Australia’s updated critical infrastructure regime came into effect this week, with amendments to the Security of Critical Infrastructure Act 2018 receiving royal assent, and banks and financial market operators are covered for the first time.
The new law increases the Federal Government’s power to impose obligations on the owners and operators of critical infrastructure assets, a move that has attracted some criticism.
The new law has been introduced in two parts: Security Legislation Amendment (Critical Infrastructure) Bill 2021 was passed last November; and Security Legislation Amendment (Critical Infrastructure Protection) Bill 2022 was passed last month.
The original legislation has been amended to cover additional industry sectors beyond the original electricity, gas, water and ports.
The new sectors include financial services, communications, data storage and processing, defence industry, higher education, energy, health care, space technology, transport, water and sewerage, food and grocery.
Financial services includes banks and other ADIs, financial markets, financial benchmark providers, payments systems, derivatives trading repositories, clearing and settlement facilities, credit facility businesses, insurance and superannuation businesses.
Individual institutions will not know whether they are covered until the Minister for Home Affairs makes rules.
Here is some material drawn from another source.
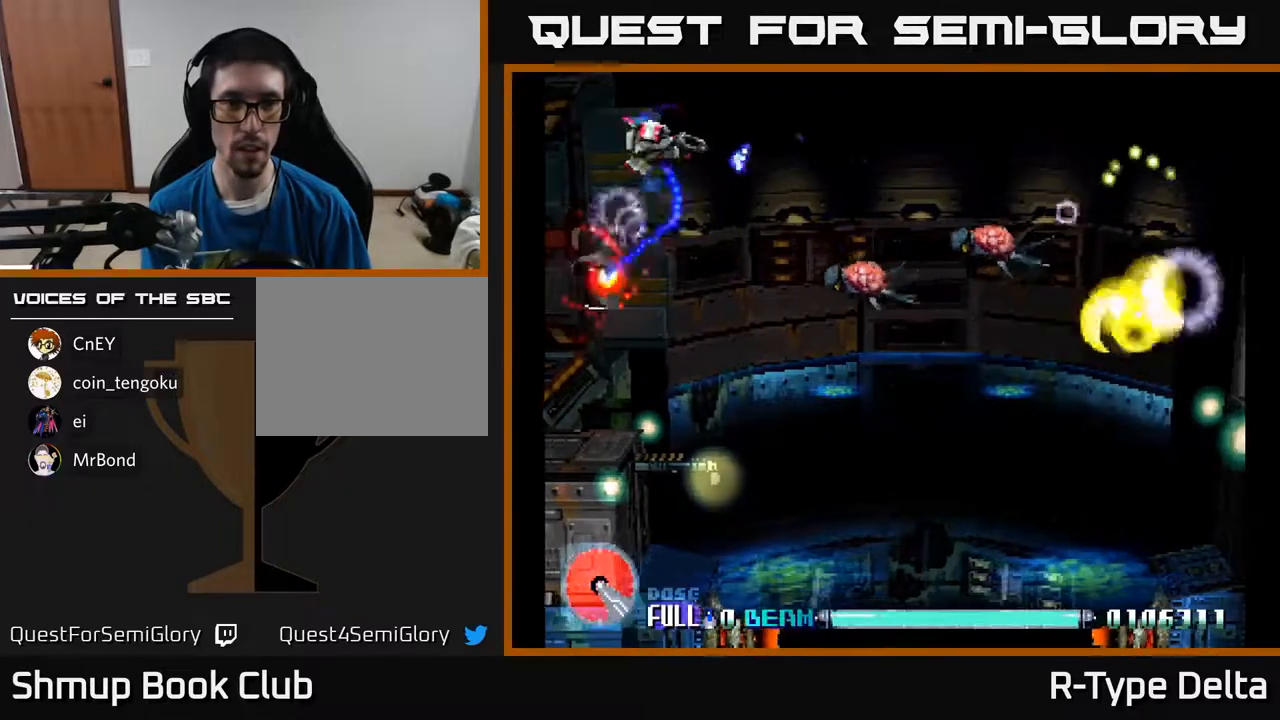
{"buttons": ["X", "DPAD_DOWN", "DPAD_RIGHT"], "events": [[50, "X", "up"], [100, "X", "down"], [167, "X", "up"], [217, "DPAD_LEFT", "up"], [217, "X", "down"], [233, "DPAD_DOWN", "down"], [300, "X", "up"], [350, "X", "down"], [433, "X", "up"], [483, "X", "down"], [500, "DPAD_RIGHT", "down"]]}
Following consultation with industry, the Minister may make rules prescribing particular banks and financial market operators as critical to the sector or establish threshold attributes for determining criticality.
The information memorandum accompanying the legislation says: “A significant disruption to financial market infrastructure assets would have a detrimental impact in terms of public trust, financial stability and market integrity and efficiency.
“A severe compromise of any of Australia’s major banks has the potential for significant and lasting economic and security impacts, given their high volume of retail customers as well as important government and business customers.”
Under the legislation, the government will provide support for critical infrastructure assets in response to significant cyber attacks.
In return, the owners and operators of critical infrastructure have additional security obligations, including developing a risk management program to deal with cyber threats and mandatory cyber incident reporting.
Assets covered by the new law must provide ownership and operational information to the Secretary for Home Affairs for the Register of Critical Infrastructure Assets.
The law also allows the Minister for Home Affairs to require an entity to do or refrain from doing certain things if the Minister is satisfied that there is a risk that the activity or mission would be prejudicial to security.
The Minister has the power to issue a directive to require a reporting entity to take action to mitigate risks that are prejudicial to security.
A “last resort” power would allow the Australian Signals Directorate to take control of critical infrastructure. The law envisages a situation where a company would be ordered to install government software on its network.
The law also gives the government power to monitor compliance.
Some of these powers have been criticised as excessive by the Australian Information Industry Association and the Information Technology Industry Council.